To these and other theories, McKay and Wieland add another. Prolonged periods of easy monetary policy after the financial crisis and COVID-19 pandemic have steadily shifted durables demand forward and created persistent downward pressure on rates. They isolate the contribution of intertemporal shifting to the downward path of interest rates and find that it’s “quantitatively important” to explaining the large drop and, especially, the slow rise to equilibrium levels after the Great Recession.
This factor was a substantial force over the past decade, say the economists, and fully compatible with other nonmonetary theories on rate decline since the 1980s.
Stimulus lowers the natural rate
Monetary theorists generally see the “natural rate of interest,” the economy’s fundamental interest rate, as being independent of monetary policy. The natural rate, economists believe, is determined by underlying economic forces such as productivity—an economy’s ability to convert its resources into useful goods and services.
Central bankers may find themselves constrained by policy steps they’ve taken in the past.

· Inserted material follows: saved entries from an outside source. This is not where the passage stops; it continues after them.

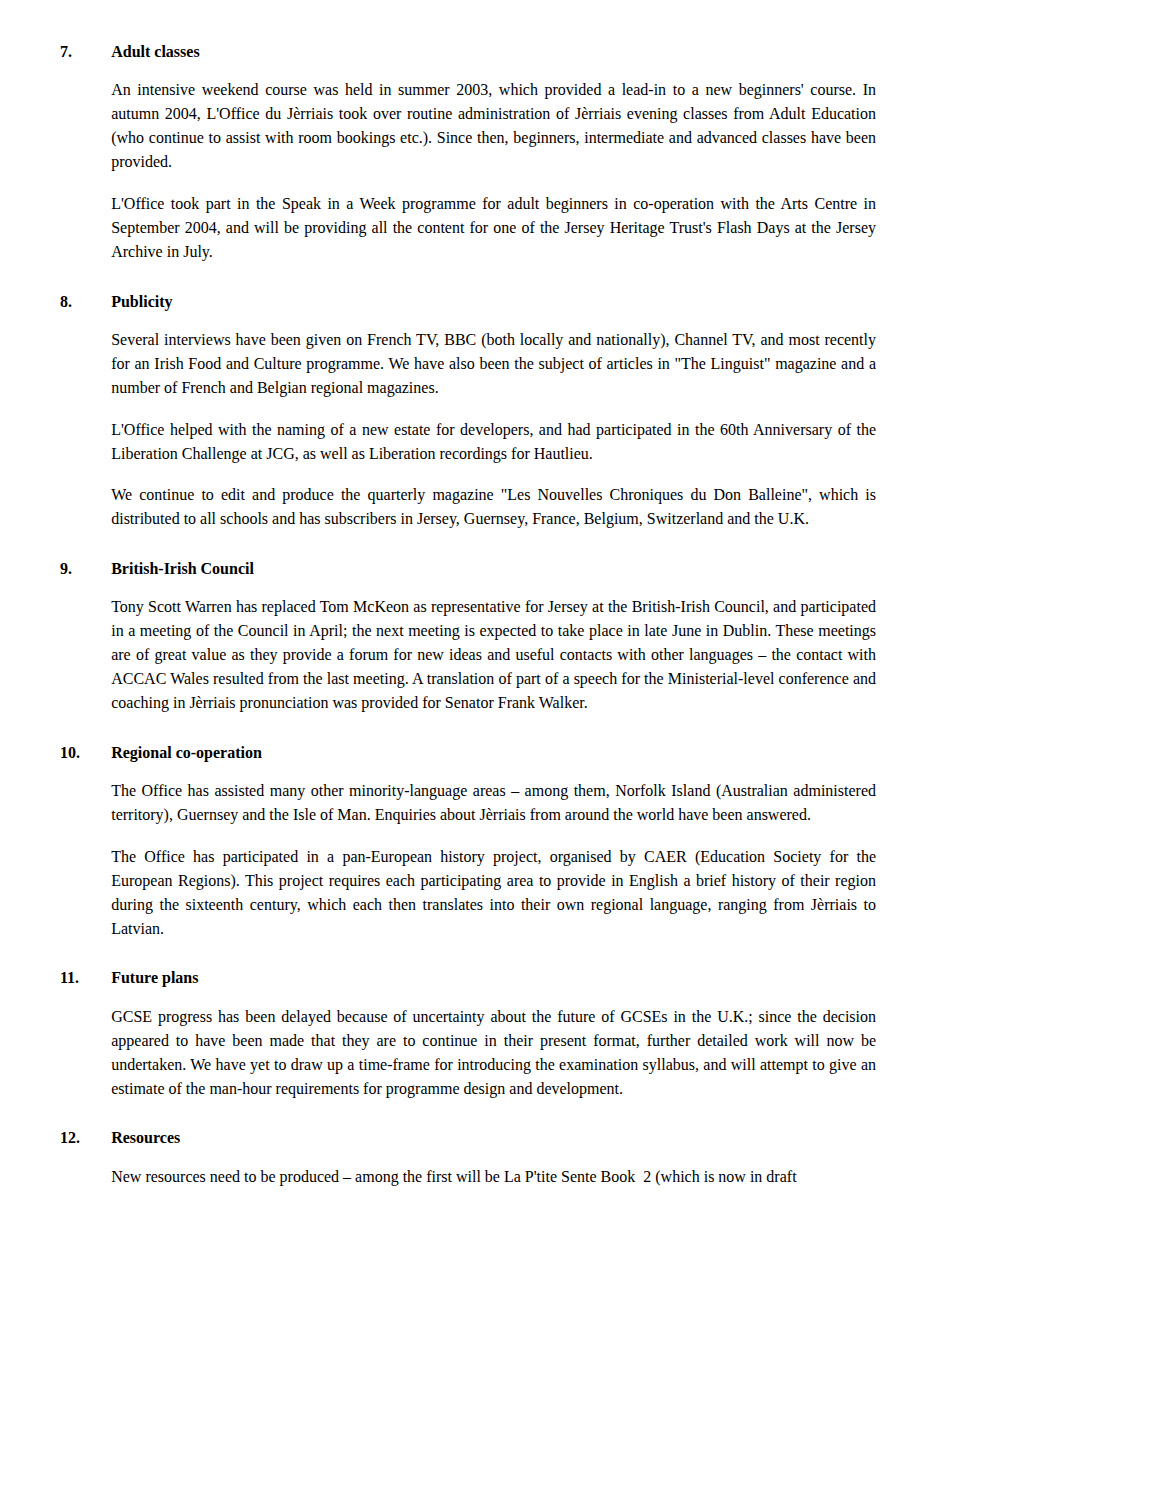7. Adult classes
An intensive weekend course was held in summer 2003, which provided a lead-in to a new beginners' course. In autumn 2004, L'Office du Jèrriais took over routine administration of Jèrriais evening classes from Adult Education (who continue to assist with room bookings etc.). Since then, beginners, intermediate and advanced classes have been provided.
L'Office took part in the Speak in a Week programme for adult beginners in co-operation with the Arts Centre in September 2004, and will be providing all the content for one of the Jersey Heritage Trust's Flash Days at the Jersey Archive in July.
8. Publicity
Several interviews have been given on French TV, BBC (both locally and nationally), Channel TV, and most recently for an Irish Food and Culture programme. We have also been the subject of articles in "The Linguist" magazine and a number of French and Belgian regional magazines.
L'Office helped with the naming of a new estate for developers, and had participated in the 60th Anniversary of the Liberation Challenge at JCG, as well as Liberation recordings for Hautlieu.
We continue to edit and produce the quarterly magazine "Les Nouvelles Chroniques du Don Balleine", which is distributed to all schools and has subscribers in Jersey, Guernsey, France, Belgium, Switzerland and the U.K.
9. British-Irish Council
Tony Scott Warren has replaced Tom McKeon as representative for Jersey at the British-Irish Council, and participated in a meeting of the Council in April; the next meeting is expected to take place in late June in Dublin. These meetings are of great value as they provide a forum for new ideas and useful contacts with other languages – the contact with ACCAC Wales resulted from the last meeting. A translation of part of a speech for the Ministerial-level conference and coaching in Jèrriais pronunciation was provided for Senator Frank Walker.
10. Regional co-operation
The Office has assisted many other minority-language areas – among them, Norfolk Island (Australian administered territory), Guernsey and the Isle of Man. Enquiries about Jèrriais from around the world have been answered.
The Office has participated in a pan-European history project, organised by CAER (Education Society for the European Regions). This project requires each participating area to provide in English a brief history of their region during the sixteenth century, which each then translates into their own regional language, ranging from Jèrriais to Latvian.
11. Future plans
GCSE progress has been delayed because of uncertainty about the future of GCSEs in the U.K.; since the decision appeared to have been made that they are to continue in their present format, further detailed work will now be undertaken. We have yet to draw up a time-frame for introducing the examination syllabus, and will attempt to give an estimate of the man-hour requirements for programme design and development.
12. Resources
New resources need to be produced – among the first will be La P'tite Sente Book 2 (which is now in draft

McKay and Wieland’s work suggests that this independence is a fiction. Since monetary policy induces intertemporal demand shifting, it must keep interest rates low to sustain future demand. “Monetary policy stimulus has a side effect of reducing the real natural rate of interest (r*) in subsequent periods.” In the present day, this has brought rates toward what economists refer to as the “effective lower bound”—when interest rates approach zero and can fall no further. Thus, the repeated use of interest rate cuts may have reduced future policy ammunition.
Less room to maneuver
While it seems, at first glance, a rather simple notion, intertemporal shifting provides a powerful explanation for the course of interest rates since the Great Recession, offers a novel answer to a long-standing puzzle about interest rate declines, and upends conventional wisdom about interest rate independence. Most significantly, it suggests that central bankers may find themselves constrained by policy steps they’ve taken in the past.